Virginie Viard, who replaced the great showman Karl Lagerfeld at Chanel four years ago, has introduced an understated mood here. The animals of Coco’s elegant Paris apartment – where marble lions stood guard alongside pairs of carved wooden deer, and a lucky gold frog took pride of place on a coffee table – were the theme for her latest haute couture show.
In contrast to Schiaparelli’s Instagram-bait of Kardashians and faux-taxidermy, the Trojan camels, stags and birds at Chanel were abstract plywood sculptures by artist Xavier Veilhan, and the models who emerged from them wore demure glitter tweed suits. Drama came with a light touch, in circus-master top hats and bow ties worn as chokers.
Nonetheless, Chanel will have the lion’s share of the spotlight this year.

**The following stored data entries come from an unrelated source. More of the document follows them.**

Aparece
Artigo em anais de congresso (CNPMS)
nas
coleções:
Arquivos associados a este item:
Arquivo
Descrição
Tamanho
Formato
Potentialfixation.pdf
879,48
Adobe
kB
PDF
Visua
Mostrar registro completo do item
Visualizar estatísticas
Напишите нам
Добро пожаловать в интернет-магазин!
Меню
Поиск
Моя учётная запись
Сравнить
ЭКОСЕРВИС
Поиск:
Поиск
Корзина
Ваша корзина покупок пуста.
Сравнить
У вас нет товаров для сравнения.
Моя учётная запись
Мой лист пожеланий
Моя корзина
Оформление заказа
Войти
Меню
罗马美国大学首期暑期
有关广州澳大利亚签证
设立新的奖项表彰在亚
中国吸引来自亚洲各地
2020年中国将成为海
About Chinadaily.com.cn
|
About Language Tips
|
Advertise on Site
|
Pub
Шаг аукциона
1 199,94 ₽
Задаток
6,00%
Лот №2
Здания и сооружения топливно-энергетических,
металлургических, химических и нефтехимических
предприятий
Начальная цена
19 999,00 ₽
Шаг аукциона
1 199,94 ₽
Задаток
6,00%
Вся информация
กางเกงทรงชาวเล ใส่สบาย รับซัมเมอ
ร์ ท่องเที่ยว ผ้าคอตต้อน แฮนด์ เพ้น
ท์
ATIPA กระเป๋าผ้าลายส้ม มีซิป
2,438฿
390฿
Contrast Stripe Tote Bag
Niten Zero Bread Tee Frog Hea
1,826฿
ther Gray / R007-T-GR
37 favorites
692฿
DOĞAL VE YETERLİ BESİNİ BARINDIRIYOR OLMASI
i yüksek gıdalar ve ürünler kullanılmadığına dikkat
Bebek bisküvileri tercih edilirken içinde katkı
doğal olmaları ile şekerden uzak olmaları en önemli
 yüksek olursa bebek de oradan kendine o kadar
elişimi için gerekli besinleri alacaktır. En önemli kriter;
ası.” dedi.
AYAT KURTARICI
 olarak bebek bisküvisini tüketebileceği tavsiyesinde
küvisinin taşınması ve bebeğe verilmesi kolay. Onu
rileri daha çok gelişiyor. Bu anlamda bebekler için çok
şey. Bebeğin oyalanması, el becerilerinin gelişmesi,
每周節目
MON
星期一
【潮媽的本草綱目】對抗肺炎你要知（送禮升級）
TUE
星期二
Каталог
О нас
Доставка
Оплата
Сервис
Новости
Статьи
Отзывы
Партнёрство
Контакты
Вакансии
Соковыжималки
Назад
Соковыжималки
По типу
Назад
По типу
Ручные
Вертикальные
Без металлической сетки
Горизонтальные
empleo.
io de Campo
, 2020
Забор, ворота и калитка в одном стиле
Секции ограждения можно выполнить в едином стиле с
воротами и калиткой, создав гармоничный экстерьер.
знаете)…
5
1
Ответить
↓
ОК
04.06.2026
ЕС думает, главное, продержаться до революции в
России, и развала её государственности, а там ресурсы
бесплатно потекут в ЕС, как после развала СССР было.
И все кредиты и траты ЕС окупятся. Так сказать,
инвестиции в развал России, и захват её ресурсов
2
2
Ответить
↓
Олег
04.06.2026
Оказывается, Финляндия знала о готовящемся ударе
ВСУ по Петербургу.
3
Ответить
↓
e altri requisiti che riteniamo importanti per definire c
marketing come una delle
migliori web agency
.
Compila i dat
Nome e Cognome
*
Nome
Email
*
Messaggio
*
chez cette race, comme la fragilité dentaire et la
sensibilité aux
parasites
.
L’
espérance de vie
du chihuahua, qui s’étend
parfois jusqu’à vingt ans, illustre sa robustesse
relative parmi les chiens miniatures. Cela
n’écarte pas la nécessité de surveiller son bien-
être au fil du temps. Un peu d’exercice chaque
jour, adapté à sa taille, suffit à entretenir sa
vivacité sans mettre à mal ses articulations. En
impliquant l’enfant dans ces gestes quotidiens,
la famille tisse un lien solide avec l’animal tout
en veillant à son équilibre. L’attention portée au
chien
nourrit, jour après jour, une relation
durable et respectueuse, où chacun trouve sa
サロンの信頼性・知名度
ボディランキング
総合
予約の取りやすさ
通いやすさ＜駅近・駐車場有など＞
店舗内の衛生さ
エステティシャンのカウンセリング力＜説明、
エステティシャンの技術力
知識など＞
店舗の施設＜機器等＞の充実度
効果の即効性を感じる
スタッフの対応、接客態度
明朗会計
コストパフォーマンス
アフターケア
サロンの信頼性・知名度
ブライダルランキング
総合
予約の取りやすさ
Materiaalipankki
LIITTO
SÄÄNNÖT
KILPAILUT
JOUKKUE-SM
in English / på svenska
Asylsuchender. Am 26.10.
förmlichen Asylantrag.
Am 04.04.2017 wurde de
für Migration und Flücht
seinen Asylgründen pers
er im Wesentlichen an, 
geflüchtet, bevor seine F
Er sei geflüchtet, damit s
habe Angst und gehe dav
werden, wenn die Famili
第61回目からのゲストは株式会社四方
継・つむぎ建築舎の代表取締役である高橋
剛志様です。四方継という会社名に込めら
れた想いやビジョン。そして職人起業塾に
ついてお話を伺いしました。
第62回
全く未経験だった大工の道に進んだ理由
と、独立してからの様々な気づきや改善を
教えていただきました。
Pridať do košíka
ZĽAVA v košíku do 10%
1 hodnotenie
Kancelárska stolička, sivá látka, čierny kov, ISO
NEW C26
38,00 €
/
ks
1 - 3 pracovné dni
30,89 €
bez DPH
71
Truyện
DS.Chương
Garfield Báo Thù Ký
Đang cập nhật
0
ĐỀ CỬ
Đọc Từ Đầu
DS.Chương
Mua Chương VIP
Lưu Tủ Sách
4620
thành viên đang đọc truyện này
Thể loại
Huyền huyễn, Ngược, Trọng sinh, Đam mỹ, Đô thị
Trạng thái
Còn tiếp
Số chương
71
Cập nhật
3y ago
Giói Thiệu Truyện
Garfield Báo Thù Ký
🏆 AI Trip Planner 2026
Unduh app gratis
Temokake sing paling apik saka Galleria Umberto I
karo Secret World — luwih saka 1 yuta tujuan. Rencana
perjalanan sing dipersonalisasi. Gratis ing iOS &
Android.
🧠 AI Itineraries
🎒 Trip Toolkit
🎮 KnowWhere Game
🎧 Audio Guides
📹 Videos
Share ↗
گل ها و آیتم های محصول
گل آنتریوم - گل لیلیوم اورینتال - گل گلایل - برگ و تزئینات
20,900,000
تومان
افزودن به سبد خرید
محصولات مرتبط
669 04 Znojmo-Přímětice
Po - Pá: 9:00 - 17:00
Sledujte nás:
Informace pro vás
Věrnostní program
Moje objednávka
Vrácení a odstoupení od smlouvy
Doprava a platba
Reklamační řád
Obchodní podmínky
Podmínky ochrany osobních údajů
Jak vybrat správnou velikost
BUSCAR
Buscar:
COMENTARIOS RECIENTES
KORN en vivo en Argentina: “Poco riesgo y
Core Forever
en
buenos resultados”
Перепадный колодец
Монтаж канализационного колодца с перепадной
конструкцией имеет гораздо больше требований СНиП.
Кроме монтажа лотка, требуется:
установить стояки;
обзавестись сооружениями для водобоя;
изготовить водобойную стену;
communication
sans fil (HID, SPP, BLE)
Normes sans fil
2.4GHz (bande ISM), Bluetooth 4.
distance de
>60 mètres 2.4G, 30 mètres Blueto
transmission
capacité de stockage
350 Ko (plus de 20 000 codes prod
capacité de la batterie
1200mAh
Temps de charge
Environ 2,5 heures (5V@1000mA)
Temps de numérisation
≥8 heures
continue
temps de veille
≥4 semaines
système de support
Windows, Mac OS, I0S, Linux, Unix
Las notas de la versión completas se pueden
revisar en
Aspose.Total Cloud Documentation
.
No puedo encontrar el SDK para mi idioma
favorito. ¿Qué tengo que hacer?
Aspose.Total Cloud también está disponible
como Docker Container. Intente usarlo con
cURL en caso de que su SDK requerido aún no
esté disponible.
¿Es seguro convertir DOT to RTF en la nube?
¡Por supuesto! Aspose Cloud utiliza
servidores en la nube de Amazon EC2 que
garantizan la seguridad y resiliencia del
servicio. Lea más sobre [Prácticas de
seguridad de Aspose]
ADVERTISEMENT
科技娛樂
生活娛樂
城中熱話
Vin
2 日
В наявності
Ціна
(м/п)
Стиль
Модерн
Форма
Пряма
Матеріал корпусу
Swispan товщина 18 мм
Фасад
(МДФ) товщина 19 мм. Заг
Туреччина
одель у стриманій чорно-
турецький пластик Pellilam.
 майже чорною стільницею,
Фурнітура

A major exhibition at the Metropolitan Museum in New York honouring the career of Lagerfeld, who spent four decades at Chanel, will be followed by a major retrospective of Coco herself at the V&A in London later this year. Backstage before the show, Chanel’s president of fashion, Bruno Pavlovsky, said he had “seen the layout of the Met exhibition – it is fantastic. I worked with Karl for many years, and he was forever talking about the latest Met show. He really loved the museum.”
Pavlovsky was also waiting to discover which of Chanel’s red carpet ambassadors would receive Oscar nominations. Last year was a successful award season for Chanel, who dressed best actress nominees Kristen Stewart and Penélope Cruz.
“We have fantastic actors who can help talk about our brand, so anytime when we can help them to be at their best is very important for us,” Pavlovsky said. “We try to position ourselves as a supportive partner – it is a case of whatever they want, when they want it.”
Chanel’s relationship with Hollywood began in 1931, when Gabrielle Chanel was invited by movie mogul Sam Goldwyn, who sent a welcoming party that included Greta Garbo to meet her from her train.
Chanel will stage a major Cruise catwalk show in Los Angeles in May, one week after the Met Gala launches the Lagerfeld exhibition. “In New York, we celebrate 40 years of Karl – and then we head straight to LA to show a new collection and talk about the future. It will be a busy week for everyone, especially with [the coronation of] Charles III in between. But you cannot be Chanel just by staying in an apartment on the first floor of the 1st arrondissement of Paris.”
In September, the V&A will showcase “the modern style of an era when star designers, of who Mademoiselle Chanel was one, defined so much of modern fashion”, said Pavlovsky. “For me, there is no contradiction between the past and future of Chanel.”